They repeatedly declined to offer an estimate, saying that doing so would reveal US knowledge about North Korea's capabilities, but Stewart warned the panel the risk was growing. "This system, last tested in February, has a shorter range than the missiles launched in North Korea's three most recent tests", a White House official said, as cited by Reuters.
The location from where the military believed the missile was launched was also incorrect, as new North Korean video and photographs showed that the launch site was in Anju, not Pukchang as Seoul had initially announced.
North Korea's official Korean Central News Agency called the missile a "new ground-to-ground medium long-range strategic ballistic rocket", and said the "Hwasong-12" was "capable of carrying a large, heavy nuclear warhead".
Kim Jong-un supervised the launch and expressed "great satisfaction" over its results.
Both Koreas - plus anti-Pyongyang activists based in the South - send leaflets across the border, tied to gas-filled balloons.

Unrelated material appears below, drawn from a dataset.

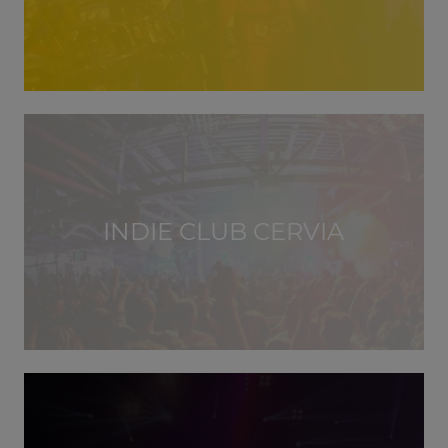
INDIE CLUB CERVIA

This technology is key to ensuring that the warhead is able to withstand the vibrations and heat of the flight's terminal phase before the impact.
Pyongyang said the launch had been a success and that the missile could now potentially by mass-produced.
USA and South Korean officials and experts believe the North is several years away from having such a capability.
Uruguay's mission to the world body said the meeting, the second in as many weeks, is set for Tuesday and was requested by the United States, South Korea and Japan.
The two missile tests in a week complicate plans by South Korea's new president Moon Jae-in to seek ways to reduce tension on the peninsula. But obviously, if North Korea takes actions that threaten the South Korean forces or our own forces then that would be met with an appropriate response... "We don't see why dialogue can not take place in the current situation now".
Moon, South Korea's first liberal leader in almost a decade, said as he took his oath of office last week that he'd be willing to visit the North if the circumstances were right.
The new statement said the Security Council members "vowed to fully and comprehensively implement" all measures the council imposed on Pyongyang and urged other United Nations member states to do the same.
"North Korea's repeated missile launches are a grave threat to our country and a clear violation of UN resolutions", Abe told reporters, adding that Japan would stay in close touch with the United States and South Korea.
When asked on Tuesday if Beijing was talking to Washington about possible new sanctions, China's U.N. Ambassador Liu Jieyi said: "It's up to the council to decide what we should do in the current situation".
US President Donald Trump labelled North Korean dictator Kim Jong Un a "madman with nuclear weapons" during a private phone conversation with Philippines President Rodrigo Duterte last month, just days before stating publicly that he would be "honoured" to meet Kim.